My grandma used to own a rocking chair of her own.. i wonder where it went to. I think my uncle's wife just gave birth. I think. I had a really nice night. Played badminton. :D i love my brothers so much. Syam joined us too.. nice match although I was a bit blur.. i missed a lot of shots! yeah.. i love sweating.. hee hee.. Adeen kept on telling me to run a lot.. and catch the shuttlecock.. and he told me that i could lose a lot of fat by doing that.. hee hee.. yeah.. i am still fat. not a pound lighter.. omg. now i'm stress!! hee hee... i LOVE CHOCOLATES! and now i'm fat again..
*i dunno how to do this.. my head is spinning.. i've been thinking a lot about this.. but what is it that i should actually doo.. Dear God.. Please Help ME.. i hate feeling this way..*
rite now, i'm having another headache.. it's not like i've not had any worst headaches than before.. but.. i dunno.. maybe i'm worried about something.. scared.. i am scared.

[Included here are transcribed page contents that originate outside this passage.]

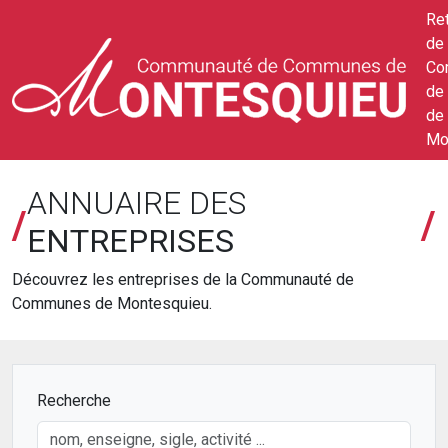
Ret
de 
Co
de
de
Mo
ANNUAIRE DES
/
/
ENTREPRISES
Découvrez les entreprises de la Communauté de
Communes de Montesquieu.
Recherche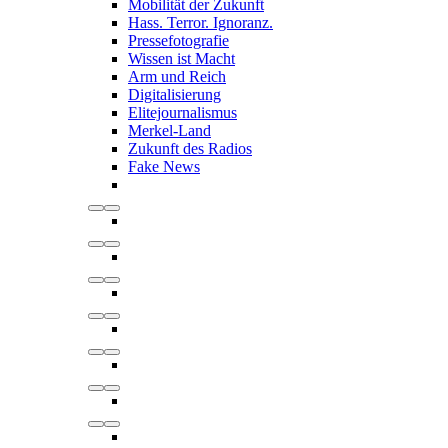
Mobilität der Zukunft
Hass. Terror. Ignoranz.
Pressefotografie
Wissen ist Macht
Arm und Reich
Digitalisierung
Elitejournalismus
Merkel-Land
Zukunft des Radios
Fake News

talking about it ease my head about it. oh well, i can never seem to stop thinking about it. i'm lost, i'm continuously wondering what is my purpose of living, i live for God. i live for my parents. i live for my family and those who love and constantly needing me..i wana do something. i'd get on my feet.. but somehow i will fall again.. i'm tired of that. i'm tired of me.. i've always been. will someone just help me get back on the ground?